歳は私と同じくらい。

 けれど私と違って堂々とした、自信に満ちあふれた佇まいでもってそこにいた。

 この人が、あの髪の毛の主、かな。

 彼女がコートのように着崩して前をはだけさせている着物、その裏地にびっしりと書き殴られたお経のようなものからは、そうとしか思えなかった。 

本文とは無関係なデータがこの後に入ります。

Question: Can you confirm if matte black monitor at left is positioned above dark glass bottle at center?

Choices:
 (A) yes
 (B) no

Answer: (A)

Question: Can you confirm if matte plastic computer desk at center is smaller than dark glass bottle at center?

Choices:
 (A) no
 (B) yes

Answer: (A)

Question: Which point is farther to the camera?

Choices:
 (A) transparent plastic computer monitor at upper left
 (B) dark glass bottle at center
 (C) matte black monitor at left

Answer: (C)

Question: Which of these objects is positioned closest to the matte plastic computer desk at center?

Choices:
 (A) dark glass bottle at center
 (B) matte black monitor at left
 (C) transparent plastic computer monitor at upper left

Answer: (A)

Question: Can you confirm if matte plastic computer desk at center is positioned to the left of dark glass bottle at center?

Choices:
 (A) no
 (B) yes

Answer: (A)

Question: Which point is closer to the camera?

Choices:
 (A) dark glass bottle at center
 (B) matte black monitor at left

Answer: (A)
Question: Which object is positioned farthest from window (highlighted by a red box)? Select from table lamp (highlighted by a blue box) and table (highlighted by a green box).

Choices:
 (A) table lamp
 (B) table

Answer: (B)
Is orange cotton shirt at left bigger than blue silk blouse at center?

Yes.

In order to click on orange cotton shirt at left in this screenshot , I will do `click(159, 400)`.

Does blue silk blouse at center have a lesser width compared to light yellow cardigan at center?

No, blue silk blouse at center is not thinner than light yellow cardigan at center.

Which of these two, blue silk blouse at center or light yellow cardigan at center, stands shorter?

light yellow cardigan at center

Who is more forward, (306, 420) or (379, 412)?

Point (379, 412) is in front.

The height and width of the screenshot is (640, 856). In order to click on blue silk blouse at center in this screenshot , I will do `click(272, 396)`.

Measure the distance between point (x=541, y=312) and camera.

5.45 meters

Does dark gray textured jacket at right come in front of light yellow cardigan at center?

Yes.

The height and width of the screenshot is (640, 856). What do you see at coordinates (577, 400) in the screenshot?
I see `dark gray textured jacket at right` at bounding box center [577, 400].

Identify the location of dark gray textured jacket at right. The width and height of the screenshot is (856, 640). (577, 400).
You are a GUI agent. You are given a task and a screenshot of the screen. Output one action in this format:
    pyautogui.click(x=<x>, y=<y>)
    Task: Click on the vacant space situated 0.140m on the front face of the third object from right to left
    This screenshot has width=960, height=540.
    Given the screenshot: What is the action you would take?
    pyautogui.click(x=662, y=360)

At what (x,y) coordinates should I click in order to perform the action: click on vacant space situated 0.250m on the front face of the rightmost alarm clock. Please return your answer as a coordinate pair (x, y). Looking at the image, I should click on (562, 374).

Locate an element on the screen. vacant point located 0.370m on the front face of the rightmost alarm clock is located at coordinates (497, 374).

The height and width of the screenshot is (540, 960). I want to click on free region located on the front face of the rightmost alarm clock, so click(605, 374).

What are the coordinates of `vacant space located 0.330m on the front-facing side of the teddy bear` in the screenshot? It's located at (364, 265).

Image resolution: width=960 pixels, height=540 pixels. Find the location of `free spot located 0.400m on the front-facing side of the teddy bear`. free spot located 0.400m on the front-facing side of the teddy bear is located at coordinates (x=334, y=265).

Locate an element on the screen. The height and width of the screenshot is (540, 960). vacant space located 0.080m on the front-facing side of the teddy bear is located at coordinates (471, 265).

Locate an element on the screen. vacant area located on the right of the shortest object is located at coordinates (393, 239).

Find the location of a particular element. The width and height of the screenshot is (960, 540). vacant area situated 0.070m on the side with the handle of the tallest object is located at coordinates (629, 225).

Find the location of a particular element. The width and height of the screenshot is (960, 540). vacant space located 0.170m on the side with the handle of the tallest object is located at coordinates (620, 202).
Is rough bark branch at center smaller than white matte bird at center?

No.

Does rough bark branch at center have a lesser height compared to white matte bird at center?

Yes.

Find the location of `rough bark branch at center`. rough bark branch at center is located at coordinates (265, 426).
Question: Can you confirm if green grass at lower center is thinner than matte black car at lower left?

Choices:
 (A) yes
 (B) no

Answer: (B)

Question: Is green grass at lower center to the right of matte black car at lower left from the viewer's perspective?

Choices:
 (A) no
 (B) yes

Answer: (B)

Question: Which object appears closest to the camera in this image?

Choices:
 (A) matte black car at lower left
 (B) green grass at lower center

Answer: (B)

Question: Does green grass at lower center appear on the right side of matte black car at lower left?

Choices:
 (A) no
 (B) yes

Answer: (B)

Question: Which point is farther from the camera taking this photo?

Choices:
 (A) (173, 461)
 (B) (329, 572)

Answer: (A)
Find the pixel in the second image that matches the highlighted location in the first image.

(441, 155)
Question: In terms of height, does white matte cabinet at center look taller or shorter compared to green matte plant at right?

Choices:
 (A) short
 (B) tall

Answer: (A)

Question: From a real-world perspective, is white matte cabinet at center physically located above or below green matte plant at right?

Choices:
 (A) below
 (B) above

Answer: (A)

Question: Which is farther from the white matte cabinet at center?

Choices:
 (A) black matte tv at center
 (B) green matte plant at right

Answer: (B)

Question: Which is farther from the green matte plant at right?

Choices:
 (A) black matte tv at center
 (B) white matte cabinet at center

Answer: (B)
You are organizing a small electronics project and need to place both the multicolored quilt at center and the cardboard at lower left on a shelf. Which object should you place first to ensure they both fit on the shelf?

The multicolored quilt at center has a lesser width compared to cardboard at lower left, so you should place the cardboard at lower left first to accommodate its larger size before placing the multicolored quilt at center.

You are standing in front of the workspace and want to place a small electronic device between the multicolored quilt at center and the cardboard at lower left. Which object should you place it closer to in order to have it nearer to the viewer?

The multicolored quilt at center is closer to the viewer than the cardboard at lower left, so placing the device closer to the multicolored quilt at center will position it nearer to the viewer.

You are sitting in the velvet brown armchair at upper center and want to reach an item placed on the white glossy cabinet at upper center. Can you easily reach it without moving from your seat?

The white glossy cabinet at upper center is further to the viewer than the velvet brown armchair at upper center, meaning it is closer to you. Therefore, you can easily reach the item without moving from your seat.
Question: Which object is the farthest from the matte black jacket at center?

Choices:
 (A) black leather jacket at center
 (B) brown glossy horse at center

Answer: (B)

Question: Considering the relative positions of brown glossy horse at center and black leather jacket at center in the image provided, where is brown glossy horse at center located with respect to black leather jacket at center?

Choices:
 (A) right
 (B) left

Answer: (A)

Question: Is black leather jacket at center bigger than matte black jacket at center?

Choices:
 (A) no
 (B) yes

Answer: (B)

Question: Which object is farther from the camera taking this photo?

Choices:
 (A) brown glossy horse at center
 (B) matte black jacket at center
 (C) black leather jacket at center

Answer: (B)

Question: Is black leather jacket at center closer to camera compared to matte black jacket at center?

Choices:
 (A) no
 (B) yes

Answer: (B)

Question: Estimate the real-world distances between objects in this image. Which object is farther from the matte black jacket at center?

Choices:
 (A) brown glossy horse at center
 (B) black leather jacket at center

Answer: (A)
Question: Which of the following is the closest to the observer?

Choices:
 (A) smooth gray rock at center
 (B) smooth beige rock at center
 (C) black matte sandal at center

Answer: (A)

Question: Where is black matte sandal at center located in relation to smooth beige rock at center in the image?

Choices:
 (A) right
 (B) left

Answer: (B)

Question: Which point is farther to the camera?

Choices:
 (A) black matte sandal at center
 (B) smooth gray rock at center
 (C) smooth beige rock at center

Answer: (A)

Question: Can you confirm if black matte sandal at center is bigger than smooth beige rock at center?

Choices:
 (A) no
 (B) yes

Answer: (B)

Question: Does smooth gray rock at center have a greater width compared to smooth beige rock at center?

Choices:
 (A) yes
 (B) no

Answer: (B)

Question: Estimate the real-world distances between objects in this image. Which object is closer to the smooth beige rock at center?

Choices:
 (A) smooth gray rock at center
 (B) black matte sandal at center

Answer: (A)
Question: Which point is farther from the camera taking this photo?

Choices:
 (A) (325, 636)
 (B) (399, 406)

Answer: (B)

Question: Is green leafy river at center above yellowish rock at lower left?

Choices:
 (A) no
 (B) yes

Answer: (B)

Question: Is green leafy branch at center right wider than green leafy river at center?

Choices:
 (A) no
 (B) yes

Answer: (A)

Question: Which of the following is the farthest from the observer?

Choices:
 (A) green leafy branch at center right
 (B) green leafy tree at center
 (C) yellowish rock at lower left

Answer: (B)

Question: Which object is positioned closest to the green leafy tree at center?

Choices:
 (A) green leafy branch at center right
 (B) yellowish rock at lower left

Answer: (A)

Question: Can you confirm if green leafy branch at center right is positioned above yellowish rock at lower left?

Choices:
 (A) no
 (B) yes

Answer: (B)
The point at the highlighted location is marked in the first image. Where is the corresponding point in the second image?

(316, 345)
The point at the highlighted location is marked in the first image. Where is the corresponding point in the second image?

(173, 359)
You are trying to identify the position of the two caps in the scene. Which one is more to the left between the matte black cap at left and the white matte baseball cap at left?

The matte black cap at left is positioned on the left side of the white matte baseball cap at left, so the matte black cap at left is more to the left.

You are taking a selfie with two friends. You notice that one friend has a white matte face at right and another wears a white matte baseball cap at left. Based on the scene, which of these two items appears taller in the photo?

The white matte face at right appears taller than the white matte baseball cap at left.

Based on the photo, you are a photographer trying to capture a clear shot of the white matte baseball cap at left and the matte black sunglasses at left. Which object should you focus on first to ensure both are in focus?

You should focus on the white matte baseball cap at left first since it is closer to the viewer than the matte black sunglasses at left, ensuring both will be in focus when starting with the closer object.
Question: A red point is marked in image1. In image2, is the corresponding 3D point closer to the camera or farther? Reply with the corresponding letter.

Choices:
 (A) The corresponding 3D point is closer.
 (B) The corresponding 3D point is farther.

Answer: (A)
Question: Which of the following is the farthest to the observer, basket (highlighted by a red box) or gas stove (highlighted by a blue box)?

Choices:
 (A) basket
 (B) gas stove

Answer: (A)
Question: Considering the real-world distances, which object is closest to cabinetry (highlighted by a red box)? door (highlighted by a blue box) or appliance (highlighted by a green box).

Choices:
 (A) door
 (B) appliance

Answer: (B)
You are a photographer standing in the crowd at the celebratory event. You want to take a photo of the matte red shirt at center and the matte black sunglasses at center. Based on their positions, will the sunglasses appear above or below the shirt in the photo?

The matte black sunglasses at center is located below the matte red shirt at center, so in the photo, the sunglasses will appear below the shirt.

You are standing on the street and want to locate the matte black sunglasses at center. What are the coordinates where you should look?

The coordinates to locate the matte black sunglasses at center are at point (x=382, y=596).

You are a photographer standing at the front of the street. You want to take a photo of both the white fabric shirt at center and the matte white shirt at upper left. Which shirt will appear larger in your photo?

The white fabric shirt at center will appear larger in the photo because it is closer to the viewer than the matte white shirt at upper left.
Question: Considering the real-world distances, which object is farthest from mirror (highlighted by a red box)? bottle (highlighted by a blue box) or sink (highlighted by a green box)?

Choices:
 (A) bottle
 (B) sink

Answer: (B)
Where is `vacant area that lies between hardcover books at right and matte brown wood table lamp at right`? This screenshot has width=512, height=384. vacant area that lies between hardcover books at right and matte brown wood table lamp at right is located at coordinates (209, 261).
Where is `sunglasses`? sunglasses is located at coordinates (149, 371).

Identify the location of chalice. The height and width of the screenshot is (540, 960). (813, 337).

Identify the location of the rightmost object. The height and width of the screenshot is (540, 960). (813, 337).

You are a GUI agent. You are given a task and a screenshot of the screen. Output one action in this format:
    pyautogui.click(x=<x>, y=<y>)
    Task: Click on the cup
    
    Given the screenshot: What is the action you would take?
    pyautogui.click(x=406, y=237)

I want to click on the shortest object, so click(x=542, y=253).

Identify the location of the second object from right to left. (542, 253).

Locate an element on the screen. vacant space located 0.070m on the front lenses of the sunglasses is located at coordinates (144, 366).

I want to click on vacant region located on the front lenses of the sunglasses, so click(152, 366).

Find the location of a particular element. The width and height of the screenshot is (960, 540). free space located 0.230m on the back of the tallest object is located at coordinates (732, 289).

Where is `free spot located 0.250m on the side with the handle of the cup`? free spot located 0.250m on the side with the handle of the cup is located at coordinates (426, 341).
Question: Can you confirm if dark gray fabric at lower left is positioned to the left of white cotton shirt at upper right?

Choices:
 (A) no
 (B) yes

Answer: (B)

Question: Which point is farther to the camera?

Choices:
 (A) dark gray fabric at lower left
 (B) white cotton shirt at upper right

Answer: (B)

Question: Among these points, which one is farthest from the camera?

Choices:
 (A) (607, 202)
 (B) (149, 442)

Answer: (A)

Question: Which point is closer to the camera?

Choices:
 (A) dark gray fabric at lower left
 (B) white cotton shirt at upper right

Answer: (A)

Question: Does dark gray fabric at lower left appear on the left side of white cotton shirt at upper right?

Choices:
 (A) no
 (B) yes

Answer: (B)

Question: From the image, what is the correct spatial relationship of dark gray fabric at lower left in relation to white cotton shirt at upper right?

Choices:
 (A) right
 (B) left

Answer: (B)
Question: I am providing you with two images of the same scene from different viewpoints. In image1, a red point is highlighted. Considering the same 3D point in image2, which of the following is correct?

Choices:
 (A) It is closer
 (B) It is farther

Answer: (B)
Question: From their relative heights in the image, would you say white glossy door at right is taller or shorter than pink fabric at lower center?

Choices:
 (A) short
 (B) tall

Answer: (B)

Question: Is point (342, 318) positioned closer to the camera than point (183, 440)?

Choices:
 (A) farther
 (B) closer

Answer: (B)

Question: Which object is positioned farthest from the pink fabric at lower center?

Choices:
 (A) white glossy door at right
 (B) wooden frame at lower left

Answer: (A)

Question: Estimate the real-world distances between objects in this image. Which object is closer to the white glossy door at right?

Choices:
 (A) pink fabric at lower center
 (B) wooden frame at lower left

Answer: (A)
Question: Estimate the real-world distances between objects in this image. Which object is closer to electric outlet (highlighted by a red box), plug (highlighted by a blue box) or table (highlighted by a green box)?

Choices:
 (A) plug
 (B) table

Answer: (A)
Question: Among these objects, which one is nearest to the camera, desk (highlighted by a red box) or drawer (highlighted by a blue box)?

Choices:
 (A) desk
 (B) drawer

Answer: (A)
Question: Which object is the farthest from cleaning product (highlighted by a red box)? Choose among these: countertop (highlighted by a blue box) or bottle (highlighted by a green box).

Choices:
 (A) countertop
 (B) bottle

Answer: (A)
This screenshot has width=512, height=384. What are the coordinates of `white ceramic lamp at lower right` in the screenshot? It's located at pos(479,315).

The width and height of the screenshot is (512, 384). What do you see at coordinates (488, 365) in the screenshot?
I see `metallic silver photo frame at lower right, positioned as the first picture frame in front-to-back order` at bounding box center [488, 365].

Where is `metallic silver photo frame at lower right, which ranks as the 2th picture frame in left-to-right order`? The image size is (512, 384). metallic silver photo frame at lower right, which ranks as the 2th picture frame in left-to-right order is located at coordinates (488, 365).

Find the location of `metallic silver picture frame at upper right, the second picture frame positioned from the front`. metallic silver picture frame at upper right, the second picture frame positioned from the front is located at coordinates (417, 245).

 そんな奇怪な服装を差し引いても、私には見覚えのない女の子。

 だから、その問いを向けられたのはきっと――。

 私のその推測を裏付けるように、隣にいる男が疑問に応える。


「なんでお前がここにいるんだ」

「そろそろ依頼された仕事も終わる頃かと思って」

「エスパーかお前は……。まぁ、ついさっき終わったよ」


 そして私に向き直った。


「まだ何か訊きたいことある? 迎えも来たし、そろそろ行くけど」


 驚くほどさっぱりした言い種。

 私には少なからず別れを惜しむ気持ちもあるというのに、どうやら彼にはその欠片もないようだった。


「あの、名前」


 訊きたいことといえば、あとはこれくらいだった。

 第一印象が良くなかったせいで、これまであえて知ろうとも思わなかったけれど、命を助けてもらうほどの恩を受けておいて知らないわけにはいかない。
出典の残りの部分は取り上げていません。